The Audit Commission is beefing up its local authority inspection team, with the creation of a new associate director post. And it is continuing to press its case for a bigger role in the inspection process, promising education authorities guidance on how they can improve.
Advertisements went out last week for an associate director (with a salary of about pound;50,000) to head a new specialist team at the commission, which will work alongside the Office for Standards in Education.
The postholder will have to be diplomatic, sensitive and win the support of politicians and senior managers, as well as ensure "the quality, integrity and validity of inspection research", the advert says.
Greg Wilkinson, the commission's associate director in charge of education studies, said the inspection process will fail unless it helps authorities improve. The commission's approach - offering guidance, based around authority self-assessment and published performance indicators - differs from OFSTED's more hands-on, judgment-based style of inspection.
"It's not just a question of reaching a judgment on an authority, it is a question of setting up that authority to improve after the inspection is completed," said Mr Wilkinson.

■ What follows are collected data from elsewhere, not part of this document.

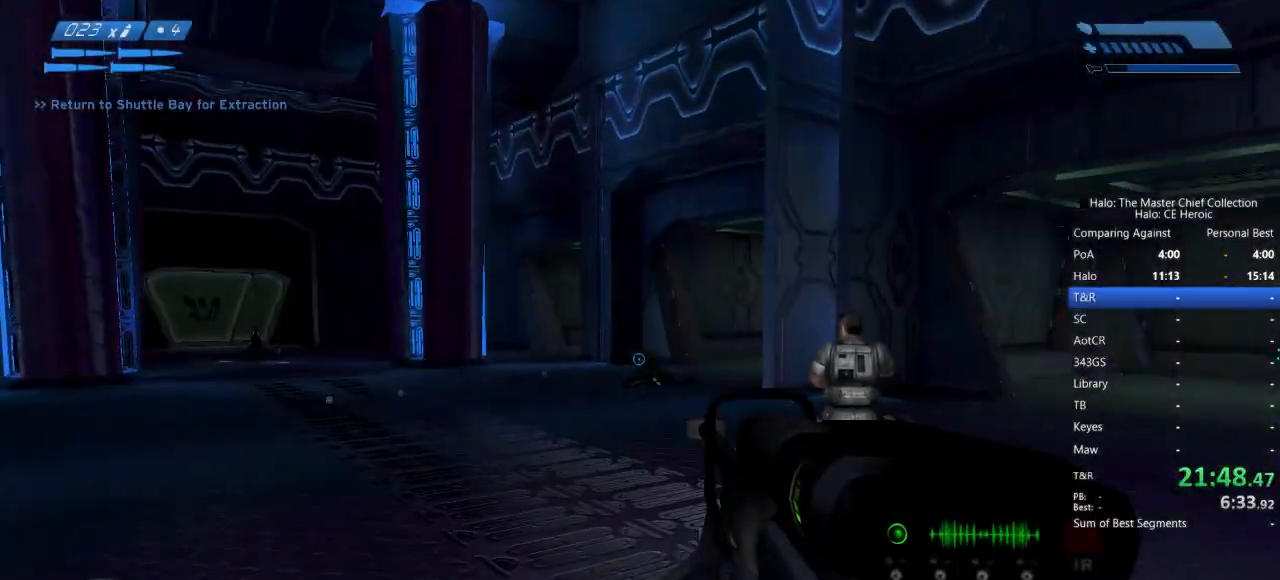
Gameplay with keyboard and mouse; each line is a JSON object with the keys and mouse buttons held at the frame after it. "events" lists presses ("down") and releases ("up") of "a", "alt", "c", "caps_lock", "ctrl", "d", "e", "escape", "f", "g", "q", "r", "s", "shift", "space", "tab", "v", "w", "x", "z", "mouse_left", "mouse_right", "mouse_mb4" and "mouse_mb5" between this image and that frame as [ms after this image, input, new state], when the widget could be followed in between. "mouse_left", "mouse_right", "mouse_mb4", "mouse_mb5" = the "left", "right", "mb4", "mb5" buttons of the "mouse" list. No other keys are recorded. Not read: mouse_move.
{"keys": ["w"], "mouse": [], "events": [[133, "w", "down"]]}
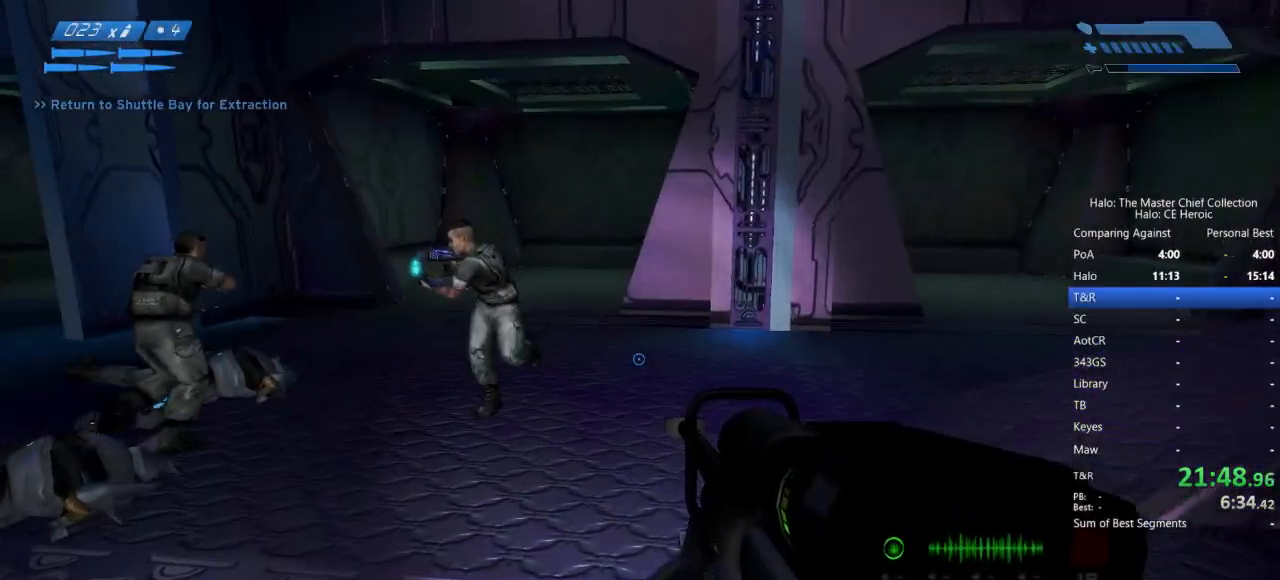
{"keys": ["w"], "mouse": [], "events": [[200, "w", "up"], [467, "w", "down"]]}
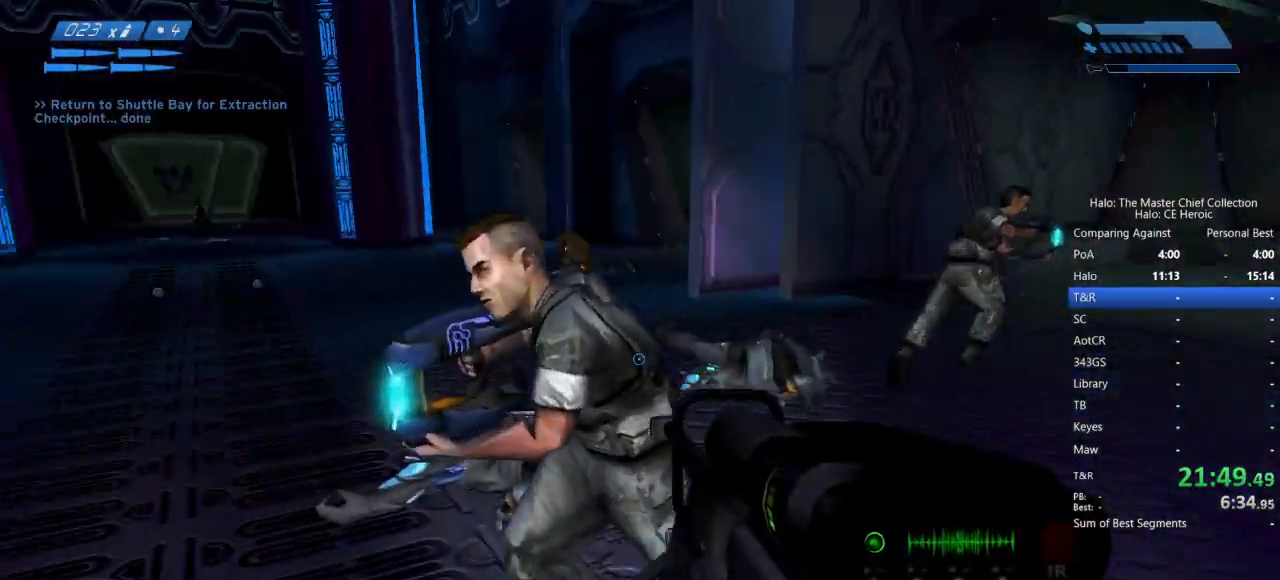
{"keys": ["d", "w"], "mouse": [], "events": [[67, "f", "down"], [150, "f", "up"], [350, "d", "down"]]}
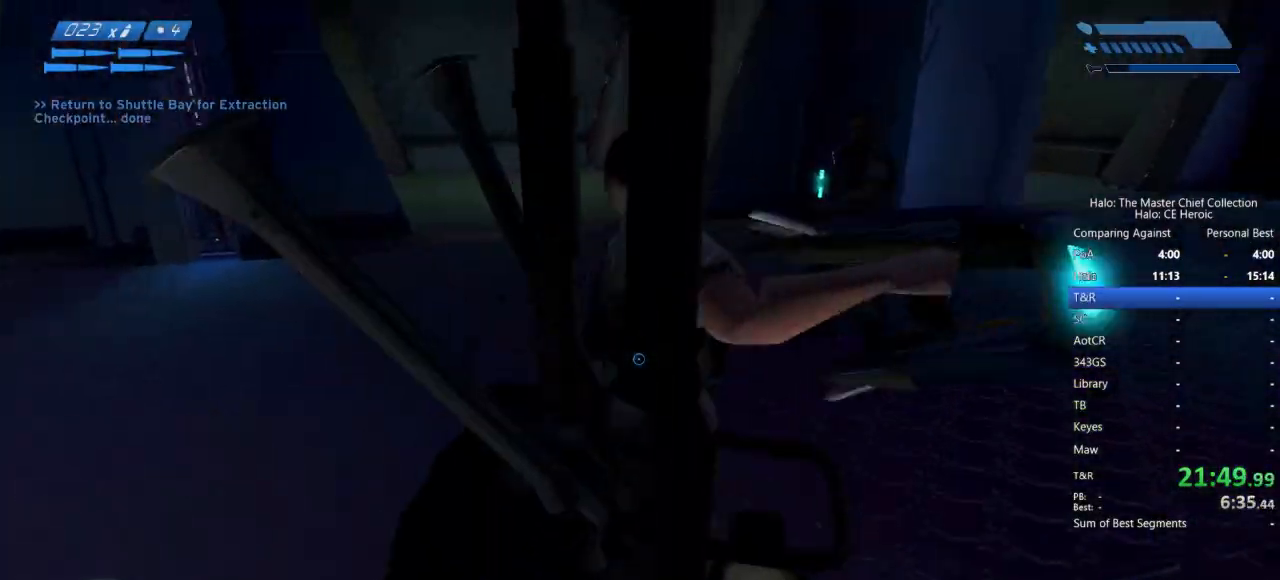
{"keys": ["w"], "mouse": [], "events": [[133, "d", "up"], [417, "g", "down"], [450, "g", "up"]]}
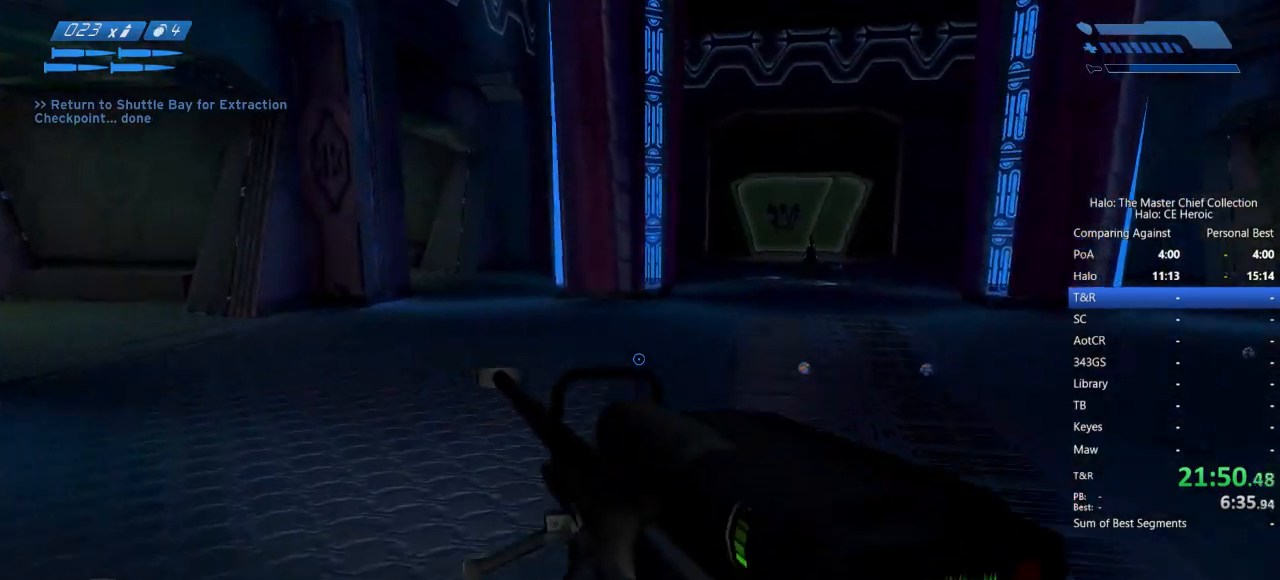
{"keys": ["w"], "mouse": [], "events": []}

Speaking at a commission conference on the role of authorities, he said the methodology of authority inspections is still evolving, and will change again next year with the introduction of education development plans.
"We are still in the process of working out how our staff and OFSTED staff can work together most effectively," said Mr Wilkinson."We want to combine the best of the Audit Commission's analytical, quantitative, financial and systems-based work with OFSTED's acknowledged expertise in matters of professional judgment on educational issues."
A typical inspection might see both organisations assessing an authority's overall education strategy, but with OFSTED concentrating on curriculum advice and pedagogic matters while the commission tackles finances and budgets.
The pressure to increase authority inspections from 12 to 30 a year could lead to a targeted focus on particular areas of their activity. But the aim would be to ensure all reports were comparable with each other as well as against national data and the performance of similar authorities.
Other speakers included Professor Michael Barber, head of the Department for Education and Employment's standards and effectiveness unit, and David Bell, director of education at Newcastle City Council. Representatives of the Funding Agency for Schools and the Qualifications and Curriculum Authority were among the delegates - but not OFSTED.